De toute manière, et c’est sans doute ma déception, nous ne sommes pas disposés à renoncer à nos modes d’existence et à changer nos habitudes. Je crains même une revanche et un rattrapage sur le temps que beaucoup pensent avoir perdu pendant ces neuf semaines. Il n’y a aucun nouveau monde à l’horizon, c’est un mirage, l’utopie, littéralement "en aucun lieu". C’est aussi parce que nous n’y croyons pas, nous pensons que nous n’avons pas le choix, nous n’oserons pas nous le donner et on ne nous le donnera pas, c’est bien la réalité ! "On rebâtira sur la base de ce qu’on a fait avant la crise", dixit le jeune vieux Président. Certes, il y a bien eu une mobilisation générale des solidarités, par exemple entre voisins qui ne s’adressaient pas la parole auparavant, ou avec certains oubliés de la sacro-sainte croissance, ces "petits" métiers, rouages essentiels à la bonne marche de la société. Oui, des choses ont évolué, chacun peut le constater à son niveau. Nous avons bien réfléchi au sens de "tout ça" et changé de vision du monde pour certains, trouvé des ressources insoupçonnées pour d’autres, mais il faut se faire une raison et rentrer dans le rang, sans même pouvoir se serrer les coudes, distanciation oblige.

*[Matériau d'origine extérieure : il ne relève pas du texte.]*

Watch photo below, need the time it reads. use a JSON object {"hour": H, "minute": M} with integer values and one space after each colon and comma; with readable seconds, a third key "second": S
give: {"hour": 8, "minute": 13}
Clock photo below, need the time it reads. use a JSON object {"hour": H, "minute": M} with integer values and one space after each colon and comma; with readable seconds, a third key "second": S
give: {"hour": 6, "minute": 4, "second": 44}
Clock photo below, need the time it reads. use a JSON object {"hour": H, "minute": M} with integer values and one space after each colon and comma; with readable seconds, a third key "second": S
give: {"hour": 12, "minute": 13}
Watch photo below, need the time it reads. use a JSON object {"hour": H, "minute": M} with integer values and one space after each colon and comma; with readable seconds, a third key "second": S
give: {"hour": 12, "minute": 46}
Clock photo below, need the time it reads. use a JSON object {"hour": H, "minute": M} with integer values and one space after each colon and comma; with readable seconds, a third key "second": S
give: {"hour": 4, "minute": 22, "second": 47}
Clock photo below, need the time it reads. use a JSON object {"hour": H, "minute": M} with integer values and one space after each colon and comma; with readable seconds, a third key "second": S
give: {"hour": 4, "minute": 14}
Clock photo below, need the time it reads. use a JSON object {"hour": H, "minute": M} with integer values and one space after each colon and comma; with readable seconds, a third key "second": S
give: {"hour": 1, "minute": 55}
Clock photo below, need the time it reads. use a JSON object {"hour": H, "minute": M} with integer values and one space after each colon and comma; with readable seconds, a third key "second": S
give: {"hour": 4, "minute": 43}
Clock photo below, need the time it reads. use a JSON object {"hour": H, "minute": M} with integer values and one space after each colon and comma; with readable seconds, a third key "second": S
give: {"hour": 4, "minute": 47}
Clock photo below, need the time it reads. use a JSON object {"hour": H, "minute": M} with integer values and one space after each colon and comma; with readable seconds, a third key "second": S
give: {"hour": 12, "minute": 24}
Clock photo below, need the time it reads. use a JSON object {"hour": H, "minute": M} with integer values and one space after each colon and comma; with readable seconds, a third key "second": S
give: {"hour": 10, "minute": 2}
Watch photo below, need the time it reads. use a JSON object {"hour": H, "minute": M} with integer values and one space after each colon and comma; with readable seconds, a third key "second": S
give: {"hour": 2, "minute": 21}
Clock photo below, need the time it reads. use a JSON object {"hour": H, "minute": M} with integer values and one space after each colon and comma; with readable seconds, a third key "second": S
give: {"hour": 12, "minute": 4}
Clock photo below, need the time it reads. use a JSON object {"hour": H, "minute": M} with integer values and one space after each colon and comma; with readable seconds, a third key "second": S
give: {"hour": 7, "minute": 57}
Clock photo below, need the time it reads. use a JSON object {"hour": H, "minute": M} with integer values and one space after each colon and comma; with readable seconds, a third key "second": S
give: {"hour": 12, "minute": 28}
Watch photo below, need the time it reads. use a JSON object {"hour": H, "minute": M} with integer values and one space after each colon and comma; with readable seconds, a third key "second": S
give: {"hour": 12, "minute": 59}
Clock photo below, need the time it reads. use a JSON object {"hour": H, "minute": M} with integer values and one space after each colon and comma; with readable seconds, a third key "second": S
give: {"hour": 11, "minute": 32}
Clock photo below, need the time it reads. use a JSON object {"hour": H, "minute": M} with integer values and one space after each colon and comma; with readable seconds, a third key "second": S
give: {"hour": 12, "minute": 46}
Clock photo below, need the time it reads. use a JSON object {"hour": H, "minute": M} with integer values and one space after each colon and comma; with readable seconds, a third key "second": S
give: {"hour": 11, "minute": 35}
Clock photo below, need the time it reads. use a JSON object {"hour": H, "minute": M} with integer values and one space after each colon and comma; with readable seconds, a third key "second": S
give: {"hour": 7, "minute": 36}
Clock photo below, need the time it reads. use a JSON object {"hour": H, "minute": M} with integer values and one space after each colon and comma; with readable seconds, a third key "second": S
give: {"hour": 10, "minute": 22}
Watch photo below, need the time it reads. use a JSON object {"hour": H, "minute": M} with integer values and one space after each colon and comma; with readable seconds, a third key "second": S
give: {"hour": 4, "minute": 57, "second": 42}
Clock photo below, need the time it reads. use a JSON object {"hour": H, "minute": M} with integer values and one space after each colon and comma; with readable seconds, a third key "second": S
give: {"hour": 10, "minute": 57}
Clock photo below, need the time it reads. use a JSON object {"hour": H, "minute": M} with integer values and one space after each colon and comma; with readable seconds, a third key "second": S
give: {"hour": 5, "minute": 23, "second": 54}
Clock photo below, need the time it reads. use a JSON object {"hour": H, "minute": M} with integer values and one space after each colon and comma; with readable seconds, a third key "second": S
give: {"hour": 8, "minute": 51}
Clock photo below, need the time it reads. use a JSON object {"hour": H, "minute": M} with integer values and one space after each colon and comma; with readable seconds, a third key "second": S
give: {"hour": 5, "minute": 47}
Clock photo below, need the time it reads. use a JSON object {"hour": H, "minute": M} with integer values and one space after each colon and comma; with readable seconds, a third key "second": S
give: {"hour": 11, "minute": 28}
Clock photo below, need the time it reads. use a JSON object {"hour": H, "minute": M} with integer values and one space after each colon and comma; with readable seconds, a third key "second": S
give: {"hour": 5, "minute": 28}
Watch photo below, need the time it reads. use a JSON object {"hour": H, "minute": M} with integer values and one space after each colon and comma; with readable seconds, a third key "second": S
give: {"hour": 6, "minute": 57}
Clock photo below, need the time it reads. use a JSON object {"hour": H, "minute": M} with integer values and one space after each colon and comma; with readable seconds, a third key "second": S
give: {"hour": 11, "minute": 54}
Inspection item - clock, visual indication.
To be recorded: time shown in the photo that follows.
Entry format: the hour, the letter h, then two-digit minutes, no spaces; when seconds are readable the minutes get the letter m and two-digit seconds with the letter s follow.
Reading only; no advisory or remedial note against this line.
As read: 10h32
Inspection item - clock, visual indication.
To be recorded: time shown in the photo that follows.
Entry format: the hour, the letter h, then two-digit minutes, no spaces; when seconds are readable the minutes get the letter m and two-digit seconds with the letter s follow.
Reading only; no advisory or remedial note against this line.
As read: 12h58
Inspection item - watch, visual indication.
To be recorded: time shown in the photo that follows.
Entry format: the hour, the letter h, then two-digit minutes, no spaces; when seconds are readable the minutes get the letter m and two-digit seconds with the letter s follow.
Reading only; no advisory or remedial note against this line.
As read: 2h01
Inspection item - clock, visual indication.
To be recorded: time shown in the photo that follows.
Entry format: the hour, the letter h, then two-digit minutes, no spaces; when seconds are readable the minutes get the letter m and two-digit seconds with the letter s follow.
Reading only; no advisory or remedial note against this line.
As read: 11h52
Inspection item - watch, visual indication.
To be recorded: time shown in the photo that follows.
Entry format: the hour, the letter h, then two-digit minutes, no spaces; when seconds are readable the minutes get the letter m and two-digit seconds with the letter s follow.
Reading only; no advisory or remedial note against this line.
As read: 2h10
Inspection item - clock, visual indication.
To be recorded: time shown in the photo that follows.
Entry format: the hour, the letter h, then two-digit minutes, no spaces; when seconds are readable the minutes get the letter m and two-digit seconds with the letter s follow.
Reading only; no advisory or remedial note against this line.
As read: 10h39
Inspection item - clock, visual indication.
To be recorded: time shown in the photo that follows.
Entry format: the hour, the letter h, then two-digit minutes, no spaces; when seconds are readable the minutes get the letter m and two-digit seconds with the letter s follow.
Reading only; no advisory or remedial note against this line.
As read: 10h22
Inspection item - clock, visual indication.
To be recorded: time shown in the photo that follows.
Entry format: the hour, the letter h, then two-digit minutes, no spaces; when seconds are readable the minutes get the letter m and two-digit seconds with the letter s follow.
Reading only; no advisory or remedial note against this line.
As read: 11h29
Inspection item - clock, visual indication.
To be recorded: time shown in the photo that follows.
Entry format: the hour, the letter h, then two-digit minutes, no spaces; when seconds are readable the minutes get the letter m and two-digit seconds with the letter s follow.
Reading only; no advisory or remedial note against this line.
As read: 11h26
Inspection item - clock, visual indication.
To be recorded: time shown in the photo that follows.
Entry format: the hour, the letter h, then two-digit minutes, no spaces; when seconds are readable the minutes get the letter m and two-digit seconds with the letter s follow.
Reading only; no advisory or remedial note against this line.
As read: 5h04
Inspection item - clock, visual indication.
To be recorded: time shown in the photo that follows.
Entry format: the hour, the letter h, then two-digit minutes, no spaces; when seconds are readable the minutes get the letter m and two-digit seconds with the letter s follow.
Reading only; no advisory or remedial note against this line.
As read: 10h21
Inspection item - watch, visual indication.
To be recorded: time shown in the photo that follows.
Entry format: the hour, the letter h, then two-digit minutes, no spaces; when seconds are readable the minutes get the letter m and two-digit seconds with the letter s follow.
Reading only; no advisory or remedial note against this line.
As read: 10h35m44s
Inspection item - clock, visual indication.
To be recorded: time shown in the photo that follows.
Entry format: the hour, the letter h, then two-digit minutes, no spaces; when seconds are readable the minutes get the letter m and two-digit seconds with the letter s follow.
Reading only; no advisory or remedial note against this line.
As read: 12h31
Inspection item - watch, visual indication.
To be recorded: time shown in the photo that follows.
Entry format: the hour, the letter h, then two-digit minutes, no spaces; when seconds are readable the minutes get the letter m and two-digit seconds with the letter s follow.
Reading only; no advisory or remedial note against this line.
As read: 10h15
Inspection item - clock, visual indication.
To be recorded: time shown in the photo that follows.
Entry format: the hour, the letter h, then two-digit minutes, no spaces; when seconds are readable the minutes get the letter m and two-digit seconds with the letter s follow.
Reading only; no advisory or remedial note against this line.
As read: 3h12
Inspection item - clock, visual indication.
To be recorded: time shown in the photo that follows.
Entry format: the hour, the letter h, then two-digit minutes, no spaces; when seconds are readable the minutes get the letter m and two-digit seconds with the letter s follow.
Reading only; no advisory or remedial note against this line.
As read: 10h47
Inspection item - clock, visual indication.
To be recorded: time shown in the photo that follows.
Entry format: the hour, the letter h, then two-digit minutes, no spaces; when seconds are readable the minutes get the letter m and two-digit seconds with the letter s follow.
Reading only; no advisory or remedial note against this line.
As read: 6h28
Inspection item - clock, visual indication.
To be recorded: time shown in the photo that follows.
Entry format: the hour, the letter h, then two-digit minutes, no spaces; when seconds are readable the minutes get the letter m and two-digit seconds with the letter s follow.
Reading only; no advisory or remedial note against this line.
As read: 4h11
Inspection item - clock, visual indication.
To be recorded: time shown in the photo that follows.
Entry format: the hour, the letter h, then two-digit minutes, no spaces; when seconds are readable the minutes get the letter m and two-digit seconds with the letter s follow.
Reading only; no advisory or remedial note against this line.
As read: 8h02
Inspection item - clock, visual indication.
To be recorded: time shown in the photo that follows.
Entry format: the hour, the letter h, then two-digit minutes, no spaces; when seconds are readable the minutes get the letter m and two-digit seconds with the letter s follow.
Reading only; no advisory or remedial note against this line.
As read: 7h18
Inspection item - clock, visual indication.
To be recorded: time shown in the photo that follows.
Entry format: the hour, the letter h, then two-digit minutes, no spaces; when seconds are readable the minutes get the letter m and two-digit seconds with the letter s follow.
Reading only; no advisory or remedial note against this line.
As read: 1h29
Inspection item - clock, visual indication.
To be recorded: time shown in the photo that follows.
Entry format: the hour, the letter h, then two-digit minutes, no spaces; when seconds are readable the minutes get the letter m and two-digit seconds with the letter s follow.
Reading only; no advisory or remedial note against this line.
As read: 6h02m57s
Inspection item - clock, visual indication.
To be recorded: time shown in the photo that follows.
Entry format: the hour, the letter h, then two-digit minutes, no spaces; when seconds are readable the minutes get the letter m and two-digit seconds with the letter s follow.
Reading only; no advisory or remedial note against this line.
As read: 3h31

Les familles des 25 000 morts et quelques du Covid-19 vivent une catastrophe humaine et les victimes collatérales seront innombrables, la crise économique et sociale faisant déjà des dégâts. Le coup est rude et il est planétaire. Cela dit, le temps de l’effondrement n’est même pas arrivé, pas encore, pas cette fois-ci. Nous allons avoir un répit. Nous ne le mettrons sans doute pas à profit. J’espère me tromper, pourtant. À demain.